Now, they may be looking more closely at job advertisements.

"We're not ready to retire and we like the involvement with people.

"We're pretty lost right now and need to sit down and think about what we are going to do next," Ms Giles said.

She said though the insurance money was not enough to rebuild and they could not afford to top it up, they had considered other options such as buying a similar cart used at Dunedin's Carisbrook.

However, the terms of the lease for the spot outside the town museum where the pie cart used to be parked meant it could not be parked there overnight during the week and the carts from Carisbrook were not roadworthy enough to be towed away and stored like the pie cart.

The couple still pay a lease on the site which they are locked in to for the next four and a-half years.

Though they were feeling sorry for themselves, they both said they felt for the town too.

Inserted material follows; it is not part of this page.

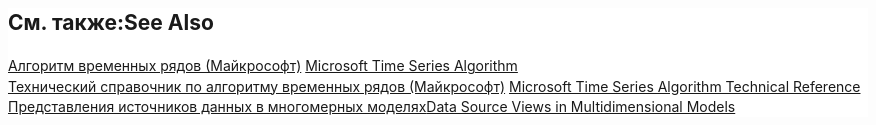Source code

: ## <a name="see-also"></a><span data-ttu-id="aaccb-173">См. также:</span><span class="sxs-lookup"><span data-stu-id="aaccb-173">See Also</span></span>  
 <span data-ttu-id="aaccb-174">[Алгоритм временных рядов (Майкрософт)](../../2014/analysis-services/data-mining/microsoft-time-series-algorithm.md) </span><span class="sxs-lookup"><span data-stu-id="aaccb-174">[Microsoft Time Series Algorithm](../../2014/analysis-services/data-mining/microsoft-time-series-algorithm.md) </span></span>  
 <span data-ttu-id="aaccb-175">[Технический справочник по алгоритму временных рядов (Майкрософт)](../../2014/analysis-services/data-mining/microsoft-time-series-algorithm-technical-reference.md) </span><span class="sxs-lookup"><span data-stu-id="aaccb-175">[Microsoft Time Series Algorithm Technical Reference](../../2014/analysis-services/data-mining/microsoft-time-series-algorithm-technical-reference.md) </span></span>  
 [<span data-ttu-id="aaccb-176">Представления источников данных в многомерных моделях</span><span class="sxs-lookup"><span data-stu-id="aaccb-176">Data Source Views in Multidimensional Models</span></span>](https://docs.microsoft.com/analysis-services/multidimensional-models/data-source-views-in-multidimensional-models)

The cart was a familiar Alexandra sight and the only place for people to get food late at night, Mr Lyons said.

"But it was more than that ...so many varied people from young to old [visited]. It was a place to talk, talk over problems and feel safe."

Ms Giles said it was "such an important part of the town's history".

A pie cart in some form had been operating in the town since 1957. The couple had operated it for the past 16 years.

They had put it on the market a couple of times so they could move on and do something else but the right buyer never made an offer, she said.

"Now we have that chance to move on, but at a price."

-sarah.marquet@odt.co.nz

Sad day indeed

This is a sad day indeed, I was hoping they could get the pie cart back on its feet - it was an Alexandra cultural institution like the blossom festival. All the best Mr and Mrs Giles, wish I could help more - I remember having good chats with you in the sit down feed area, great days and something I'll be able to tell my kids about. GL guys.